Details
-
Bug
-
Status: Open
-
Major
-
Resolution: Unresolved
-
0.11.0.0
-
None
-
None
Description
I use kafka consumer java api to poll messages from broker, and here is the code:
Consumer consumer = new Consumer(props);
consumer.assgin(topicPartitions);
long nextOffset = consumer.position(topicPartition);
consumer.poll();
consumer.commitSync();
The above code is called by a quartz scheduler every minute and the group.id is always the same. It ran properly during past several days until today around 8:20:35 am, the position api always returned the older offset committed two days ago, not the latest one which was committed around 8:20:33 am. It seems the kafka offset of this group.id just went backward
I polled the offsets message from the kafka internal topic __consumer_offsets and saw the lastes message was correct, which is like this:
[eb89887c591b4d2a98c7,my-topic-eb89887c591b4d2a98c7,0]::[OffsetMetadata[447648316,NO_METADATA],CommitTime 1525220421173,ExpirationTime 1526430021173]

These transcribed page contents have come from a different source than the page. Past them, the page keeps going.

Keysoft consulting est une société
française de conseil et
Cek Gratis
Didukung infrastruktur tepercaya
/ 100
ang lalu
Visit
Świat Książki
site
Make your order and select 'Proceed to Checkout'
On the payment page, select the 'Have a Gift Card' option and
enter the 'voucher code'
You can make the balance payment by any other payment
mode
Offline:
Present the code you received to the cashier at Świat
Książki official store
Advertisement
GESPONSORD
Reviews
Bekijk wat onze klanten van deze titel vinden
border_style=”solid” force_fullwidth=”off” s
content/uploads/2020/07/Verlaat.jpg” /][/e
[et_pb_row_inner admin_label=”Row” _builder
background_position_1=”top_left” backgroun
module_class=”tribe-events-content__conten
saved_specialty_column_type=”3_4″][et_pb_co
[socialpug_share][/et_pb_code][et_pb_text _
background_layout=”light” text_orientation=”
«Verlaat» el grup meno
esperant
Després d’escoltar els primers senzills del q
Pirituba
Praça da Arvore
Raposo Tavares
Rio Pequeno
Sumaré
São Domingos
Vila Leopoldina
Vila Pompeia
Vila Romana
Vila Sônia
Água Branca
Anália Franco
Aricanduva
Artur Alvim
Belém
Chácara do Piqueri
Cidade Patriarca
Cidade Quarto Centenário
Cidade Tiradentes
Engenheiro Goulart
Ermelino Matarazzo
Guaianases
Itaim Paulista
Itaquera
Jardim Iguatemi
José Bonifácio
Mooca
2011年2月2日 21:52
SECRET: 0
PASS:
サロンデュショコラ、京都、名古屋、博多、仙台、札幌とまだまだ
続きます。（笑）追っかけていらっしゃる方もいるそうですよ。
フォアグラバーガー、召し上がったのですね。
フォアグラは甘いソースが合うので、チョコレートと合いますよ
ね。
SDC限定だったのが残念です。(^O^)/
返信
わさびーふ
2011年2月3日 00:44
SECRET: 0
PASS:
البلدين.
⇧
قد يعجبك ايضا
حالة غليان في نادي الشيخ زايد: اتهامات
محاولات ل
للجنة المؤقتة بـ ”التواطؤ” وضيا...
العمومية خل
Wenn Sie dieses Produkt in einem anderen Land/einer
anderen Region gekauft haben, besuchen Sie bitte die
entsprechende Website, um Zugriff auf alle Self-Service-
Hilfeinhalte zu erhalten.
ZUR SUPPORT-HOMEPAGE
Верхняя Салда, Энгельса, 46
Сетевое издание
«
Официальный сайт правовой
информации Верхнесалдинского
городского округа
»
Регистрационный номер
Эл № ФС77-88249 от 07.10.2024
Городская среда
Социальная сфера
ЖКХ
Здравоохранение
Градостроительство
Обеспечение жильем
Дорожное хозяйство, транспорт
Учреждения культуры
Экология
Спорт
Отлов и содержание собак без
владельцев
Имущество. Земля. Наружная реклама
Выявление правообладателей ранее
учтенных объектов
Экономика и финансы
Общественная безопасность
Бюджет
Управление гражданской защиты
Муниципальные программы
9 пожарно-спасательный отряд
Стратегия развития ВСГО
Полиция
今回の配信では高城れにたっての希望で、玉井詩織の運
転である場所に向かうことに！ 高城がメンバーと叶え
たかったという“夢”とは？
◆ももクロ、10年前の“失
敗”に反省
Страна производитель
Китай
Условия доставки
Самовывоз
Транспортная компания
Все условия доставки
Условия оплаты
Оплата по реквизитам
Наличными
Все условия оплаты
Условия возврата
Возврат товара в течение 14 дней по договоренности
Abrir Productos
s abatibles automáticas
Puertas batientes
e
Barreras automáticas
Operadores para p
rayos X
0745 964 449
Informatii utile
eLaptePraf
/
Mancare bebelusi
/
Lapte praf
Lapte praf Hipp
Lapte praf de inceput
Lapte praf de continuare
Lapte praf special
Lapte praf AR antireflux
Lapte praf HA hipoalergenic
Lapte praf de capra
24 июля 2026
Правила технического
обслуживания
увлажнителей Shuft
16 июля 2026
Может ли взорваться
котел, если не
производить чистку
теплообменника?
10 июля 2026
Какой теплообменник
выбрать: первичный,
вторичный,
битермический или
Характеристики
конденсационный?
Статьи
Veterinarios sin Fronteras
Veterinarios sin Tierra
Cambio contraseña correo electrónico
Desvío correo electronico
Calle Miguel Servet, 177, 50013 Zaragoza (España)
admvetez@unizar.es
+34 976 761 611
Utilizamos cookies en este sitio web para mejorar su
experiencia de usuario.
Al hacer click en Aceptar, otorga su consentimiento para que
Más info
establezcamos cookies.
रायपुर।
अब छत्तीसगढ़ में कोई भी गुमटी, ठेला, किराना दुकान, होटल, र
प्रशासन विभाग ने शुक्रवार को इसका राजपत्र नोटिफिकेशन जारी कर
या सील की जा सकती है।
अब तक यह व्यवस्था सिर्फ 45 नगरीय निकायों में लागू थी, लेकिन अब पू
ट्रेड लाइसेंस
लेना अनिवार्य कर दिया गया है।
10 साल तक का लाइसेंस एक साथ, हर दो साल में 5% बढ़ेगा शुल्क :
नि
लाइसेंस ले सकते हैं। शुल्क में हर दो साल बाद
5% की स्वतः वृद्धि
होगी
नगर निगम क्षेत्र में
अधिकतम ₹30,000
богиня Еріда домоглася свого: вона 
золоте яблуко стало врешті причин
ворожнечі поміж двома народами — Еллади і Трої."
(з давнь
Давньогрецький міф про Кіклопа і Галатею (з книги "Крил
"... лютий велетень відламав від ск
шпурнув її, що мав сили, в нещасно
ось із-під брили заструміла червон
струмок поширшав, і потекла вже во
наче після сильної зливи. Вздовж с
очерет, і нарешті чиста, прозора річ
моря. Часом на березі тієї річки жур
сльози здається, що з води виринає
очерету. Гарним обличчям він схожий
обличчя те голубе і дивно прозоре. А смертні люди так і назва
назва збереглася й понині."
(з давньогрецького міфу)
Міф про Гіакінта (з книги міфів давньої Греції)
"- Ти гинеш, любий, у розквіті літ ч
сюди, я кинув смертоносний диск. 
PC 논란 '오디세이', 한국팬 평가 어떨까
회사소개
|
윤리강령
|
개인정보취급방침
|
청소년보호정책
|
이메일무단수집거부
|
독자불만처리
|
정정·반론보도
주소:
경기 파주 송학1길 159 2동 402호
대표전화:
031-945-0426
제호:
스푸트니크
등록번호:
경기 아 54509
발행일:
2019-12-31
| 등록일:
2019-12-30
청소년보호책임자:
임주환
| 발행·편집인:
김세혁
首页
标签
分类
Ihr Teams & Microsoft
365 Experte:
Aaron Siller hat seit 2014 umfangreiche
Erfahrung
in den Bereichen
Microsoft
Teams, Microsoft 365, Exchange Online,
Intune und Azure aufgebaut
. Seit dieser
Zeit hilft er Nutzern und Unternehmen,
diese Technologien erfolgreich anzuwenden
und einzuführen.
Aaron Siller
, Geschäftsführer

The commitTime showed it was indeed the last successful commit.
But then the position api returned a wrong offset, which is the first message of the corresponding partition of _consumer_offsets. It is like kafka broker regards this older committed offset is the correct offset of this group.id, but the correct one should have been last message in the _consumer_offsets.
Then I checked the broker server log and found at that time there are some connection errors, which just the same time the position is called.
08:20:33,261 WARN Attempting to send response via channel for which there is no open connection, connection id 2 (kafka.network.Processor)
There are some other consumer trying to call position at this time and the leader of those topics are this broker too. After that they call get a wrong offset which were older commits in __consumer_offsets.